> [Work instructions]:
The answer must be every line of the records below that holds the word "lines".
### Supplied material
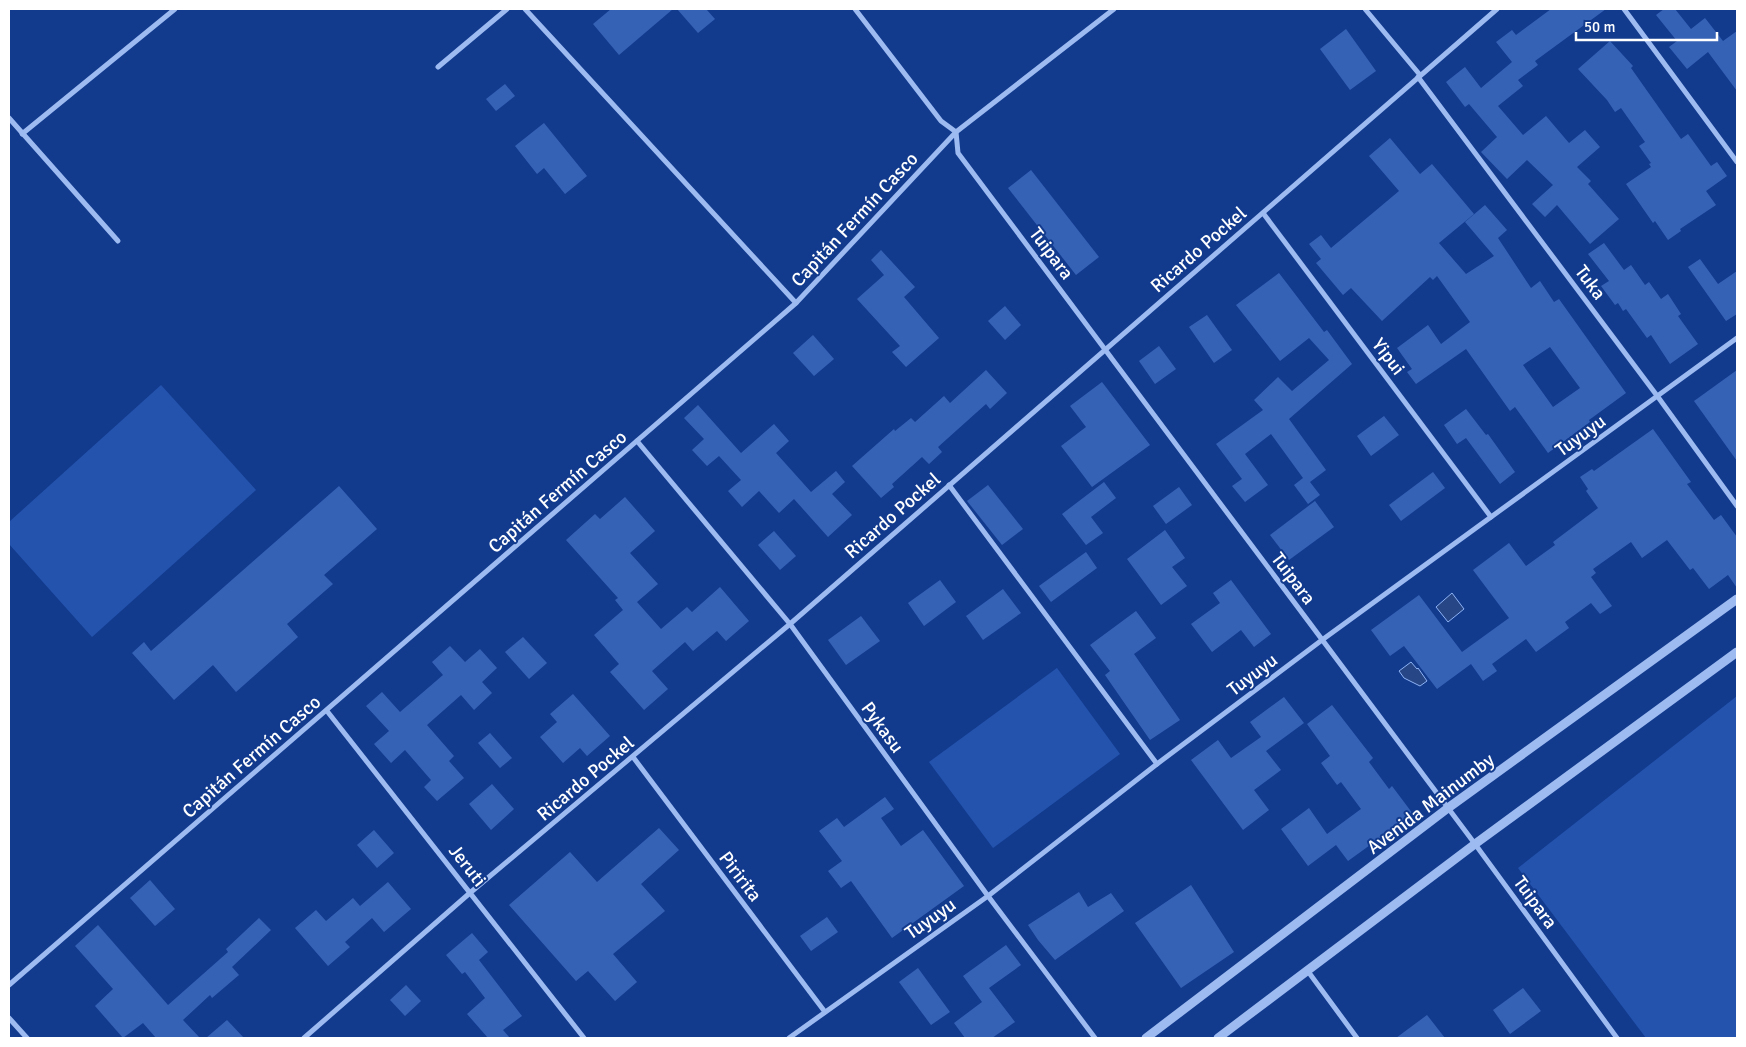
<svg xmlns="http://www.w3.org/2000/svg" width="1746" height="1047" font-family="Signika,sans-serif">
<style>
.green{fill:#2453ae}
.water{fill:#274685;stroke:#8eb3f5}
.building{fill:#3662b6;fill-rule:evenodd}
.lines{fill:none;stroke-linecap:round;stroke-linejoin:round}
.minor{stroke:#9dbaf1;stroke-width:5}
.tertiary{stroke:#9dbaf1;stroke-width:9}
.labels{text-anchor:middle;stroke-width:4;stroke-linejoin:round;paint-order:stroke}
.street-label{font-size:19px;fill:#fff;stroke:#123b8e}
</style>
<rect width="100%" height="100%" fill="#123b8e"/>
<g class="green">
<polygon points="161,385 256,490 92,637 9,544 9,522"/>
<polygon points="1057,668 1120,754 993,848 929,762"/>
<polygon points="1737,696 1737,1038 1646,1038 1518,868"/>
</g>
<g class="water">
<polygon points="1452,593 1464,609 1448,622 1436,607"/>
<polygon points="1411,662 1417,669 1418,668 1427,681 1420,686 1404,678 1399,671"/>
</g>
<g class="building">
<polygon points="611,9 673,9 619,55 593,24"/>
<polygon points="677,9 706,9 715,19 698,33"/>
<polygon points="1551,9 1606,9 1535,61 1538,65 1518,80 1523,86 1498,106 1523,135 1546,116 1569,143 1585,130 1600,147 1577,167 1591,181 1588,184 1619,219 1590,244 1557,205 1545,217 1532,204 1553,185 1527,160 1507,179 1481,152 1497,137 1469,104 1465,107 1446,82 1465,67 1481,88 1512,62 1496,42 1512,30 1516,35"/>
<polygon points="1664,9 1675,9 1691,29 1705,18 1723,41 1737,31 1737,91 1708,52 1687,69 1669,47 1677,41 1656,15"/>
<polygon points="1346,29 1376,71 1350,90 1320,49"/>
<polygon points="1610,41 1633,66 1631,68 1681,139 1688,134 1711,166 1717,162 1727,176 1706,191 1716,205 1680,229 1681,231 1668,240 1655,221 1653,223 1626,184 1651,167 1649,164 1651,163 1639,146 1645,142 1621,108 1615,112 1607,100 1578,69"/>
<polygon points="505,84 515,96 496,111 486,99"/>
<polygon points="544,123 587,176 565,194 544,168 537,174 515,146"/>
<path d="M1390 138 1420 174 1432 164 1474 214 1439 243 1466 274 1494 256 1465 222 1485 205 1507 230 1498 238 1531 288 1540 281 1554 302 1559 299 1626 393 1589 420 1590 422 1548 453 1515 407 1510 411 1466 349 1416 384 1407 372 1412 369 1397 348 1428 325 1441 344 1470 322 1437 276 1433 280 1430 277 1382 321 1351 288 1343 295 1316 263 1321 259 1309 244 1321 235 1331 248 1399 191 1369 156ZM1550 347 1580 388 1553 407 1523 365Z"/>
<polygon points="1031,170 1099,257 1076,275 1008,188"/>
<polygon points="1604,243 1624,270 1631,265 1645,285 1649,282 1661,299 1668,294 1681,314 1678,316 1698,344 1670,364 1651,335 1647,338 1626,309 1623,311 1618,303 1615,305 1601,286 1609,281 1588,254"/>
<polygon points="881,250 915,287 904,297 939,338 906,367 892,352 900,346 857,299 884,275 871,260"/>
<polygon points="1700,259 1718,284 1737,271 1737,314 1726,321 1688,267"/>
<polygon points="1279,273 1324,332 1327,330 1352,364 1289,419 1326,470 1310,482 1320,495 1308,504 1294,485 1303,478 1271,434 1245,454 1268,485 1245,502 1232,486 1242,479 1216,444 1263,410 1254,400 1278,377 1292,391 1329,360 1309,338 1280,361 1236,305"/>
<polygon points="1005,306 1021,325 1005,340 988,321"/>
<polygon points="1207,315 1232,350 1214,363 1189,327"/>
<polygon points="813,335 834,359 814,376 793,353"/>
<polygon points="1159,346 1176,369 1155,384 1139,361"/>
<polygon points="986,370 1007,393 990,409 986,404 938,447 942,452 929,464 922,457 892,484 894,487 881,498 852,466 894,429 895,431 911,418 915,422 944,396 950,403"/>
<polygon points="1737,370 1737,461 1694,401"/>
<polygon points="1102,382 1150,445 1092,487 1061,446 1086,427 1070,406"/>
<polygon points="698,405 741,453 774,424 789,441 776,453 811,492 836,471 845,482 832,494 852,515 828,537 794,499 779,513 759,491 742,507 728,491 741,480 719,456 707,466 692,450 704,439 684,418"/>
<polygon points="1466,409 1486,435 1488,434 1515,472 1500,484 1466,438 1457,444 1444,425"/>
<polygon points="1384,416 1399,435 1371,456 1357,436"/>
<polygon points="1653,429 1691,482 1687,484 1714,520 1721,515 1737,537 1737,588 1728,575 1709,589 1693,568 1690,570 1667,540 1642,558 1631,542 1593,569 1596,573 1591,577 1612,606 1600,614 1591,603 1565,622 1569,628 1536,652 1526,639 1492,664 1497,671 1483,681 1471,664 1437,689 1404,646 1390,656 1371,630 1419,595 1462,652 1509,618 1473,570 1509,543 1526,566 1555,545 1553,542 1598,508 1586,491 1588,489 1580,477 1592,469 1594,471"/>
<polygon points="1433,472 1445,488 1401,521 1389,505"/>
<polygon points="1104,482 1116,498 1091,517 1103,533 1086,545 1062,514"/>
<polygon points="988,485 1023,529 1002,545 967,501"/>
<polygon points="339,486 377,529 324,575 333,584 287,624 298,637 236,692 213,665 174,700 132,653 144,642 151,651"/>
<polygon points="1179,487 1192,505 1166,524 1153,506"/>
<polygon points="625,497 655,531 630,553 658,584 637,602 661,629 687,607 692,612 720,587 749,621 726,641 717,631 693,651 685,642 652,671 668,689 644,710 610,672 619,664 594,635 623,610 615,600 618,598 566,540 595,514 600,519"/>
<polygon points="1315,501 1334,527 1289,560 1270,535"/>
<polygon points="1165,530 1185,558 1172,567 1187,586 1161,605 1127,559"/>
<polygon points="774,531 796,556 780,570 758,545"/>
<polygon points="1086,552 1097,568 1051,602 1039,586"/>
<polygon points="940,580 956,602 924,626 908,603"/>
<polygon points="1231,580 1271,634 1254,647 1241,630 1212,652 1191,624 1220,603 1213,593"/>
<polygon points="1003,589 1021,613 983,640 966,616"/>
<polygon points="1136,611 1156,638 1134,654 1180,720 1150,740 1105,675 1110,671 1090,645"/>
<polygon points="861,616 880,641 846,665 828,640"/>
<polygon points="523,637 547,663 529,679 505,652"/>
<polygon points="450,646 465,662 480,649 497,668 482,682 492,693 474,710 461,695 427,725 454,756 449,761 464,778 437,801 424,787 431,780 405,750 391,763 374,744 389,731 366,706 382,692 400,712 443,675 432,662"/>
<polygon points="573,694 610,736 587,756 580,748 563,763 540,737 557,722 550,714"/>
<polygon points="1284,697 1304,723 1266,751 1281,770 1254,790 1269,810 1243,830 1191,760 1218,740 1231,758 1261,737 1250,722"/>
<polygon points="1332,705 1373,758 1369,762 1389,789 1392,786 1413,814 1348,861 1336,845 1308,866 1281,829 1309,808 1327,834 1361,809 1341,782 1337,785 1321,763 1330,756 1307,724"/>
<polygon points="490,733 512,758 500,768 478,743"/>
<polygon points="492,784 514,809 491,830 469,804"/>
<polygon points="885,797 894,809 881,818 901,846 923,830 964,886 892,938 851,881 841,888 828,871 842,861 819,831 837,818 844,827"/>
<polygon points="659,828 679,850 641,884 665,911 613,954 637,982 615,1001 588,971 576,981 509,905 570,852 597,882"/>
<polygon points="374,830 394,853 377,868 357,845"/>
<polygon points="150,880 175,909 155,926 130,898"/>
<polygon points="388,882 411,909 384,932 372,918 345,942 350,947 328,966 295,928 316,910 326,921 353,898 360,906"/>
<polygon points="1191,885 1234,952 1181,988 1135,923"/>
<polygon points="1079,892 1088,907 1111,893 1124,911 1055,960 1038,940 1028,925"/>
<polygon points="827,917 838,932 811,951 800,936"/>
<polygon points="259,918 271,930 232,967 239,975 212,998 210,995 183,1020 200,1038 156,1038 143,1023 123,1038 95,1006 113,989 75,946 98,925 168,1005 228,952 226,949"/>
<polygon points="472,933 488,952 479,960 522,1016 503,1030 510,1038 488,1038 467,1014 485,998 465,972 462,974 446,955"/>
<polygon points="1006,945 1021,965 989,988 1015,1022 992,1038 965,1038 954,1023 982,1002 963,976"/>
<polygon points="918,968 950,1012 931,1025 899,982"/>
<polygon points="406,985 421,1001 405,1016 390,1000"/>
<polygon points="1523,988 1541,1011 1510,1034 1493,1010"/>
<polygon points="1427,1015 1445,1038 1396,1038"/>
<polygon points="227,1020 244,1038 206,1038"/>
</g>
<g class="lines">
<g class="minor">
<polyline points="525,9 796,303"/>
<polyline points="855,9 941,121 956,132 958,153 1475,844 1617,1038"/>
<polyline points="1365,9 1420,75"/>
<polyline points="1624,9 1737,162"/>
<polyline points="438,67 507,9"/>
<polyline points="1418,77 1658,397 1737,506"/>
<polyline points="9,118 118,241"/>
<polyline points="22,134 175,9"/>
<polyline points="1263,213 1491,517"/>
<polyline points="637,441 790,624 988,896 1095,1038"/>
<polyline points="949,485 1157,764"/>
<polyline points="327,711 584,1038"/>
<polyline points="633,757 825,1012"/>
<polyline points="1307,970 1357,1038"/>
<polyline points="9,985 796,303 956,132 1114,9"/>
<polyline points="9,1018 27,1038"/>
<polyline points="304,1038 471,892 790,624 1497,9"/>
<polyline points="789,1038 988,896 1157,764 1322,640 1737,338"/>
</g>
<g class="tertiary">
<polyline points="1146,1038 1448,808 1737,599"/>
<polyline points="1218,1038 1475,844 1737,652"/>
</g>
</g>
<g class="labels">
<g class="street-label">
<text transform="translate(854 219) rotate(-47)" y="7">Capitán Fermín Casco</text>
<text transform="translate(1198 249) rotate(-41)" y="7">Ricardo Pockel</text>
<text transform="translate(1052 253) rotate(53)" y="7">Tuipara</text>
<text transform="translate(1591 282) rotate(53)" y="7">Tuka</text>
<text transform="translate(1389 356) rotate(53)" y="7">Yipui</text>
<text transform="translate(1580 435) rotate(-36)" y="7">Tuyuyu</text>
<text transform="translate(557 491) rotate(-41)" y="7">Capitán Fermín Casco</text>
<text transform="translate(892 515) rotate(-41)" y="7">Ricardo Pockel</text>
<text transform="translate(1294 578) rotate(53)" y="7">Tuipara</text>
<text transform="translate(1252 674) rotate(-37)" y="7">Tuyuyu</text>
<text transform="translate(883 727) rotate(54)" y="7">Pykasu</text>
<text transform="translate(251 756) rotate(-41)" y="7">Capitán Fermín Casco</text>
<text transform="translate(585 778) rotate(-40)" y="7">Ricardo Pockel</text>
<text transform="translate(1430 803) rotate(-37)" y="7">Avenida Mainumby</text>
<text transform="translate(468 865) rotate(52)" y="7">Jeruti</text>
<text transform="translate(741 876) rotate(53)" y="7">Piririta</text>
<text transform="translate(1536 902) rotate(54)" y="7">Tuipara</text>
<text transform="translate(930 918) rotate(-35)" y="7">Tuyuyu</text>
</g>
</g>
<rect width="1746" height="1047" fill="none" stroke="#ffffff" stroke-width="20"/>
<path d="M1576 32v8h141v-8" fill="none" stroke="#ffffff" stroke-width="2.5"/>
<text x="1584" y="32" font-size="15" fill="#ffffff" stroke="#123b8e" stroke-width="4" paint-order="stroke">50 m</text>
</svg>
######
> [Result of this task]:
.lines{fill:none;stroke-linecap:round;stroke-linejoin:round}
<g class="lines">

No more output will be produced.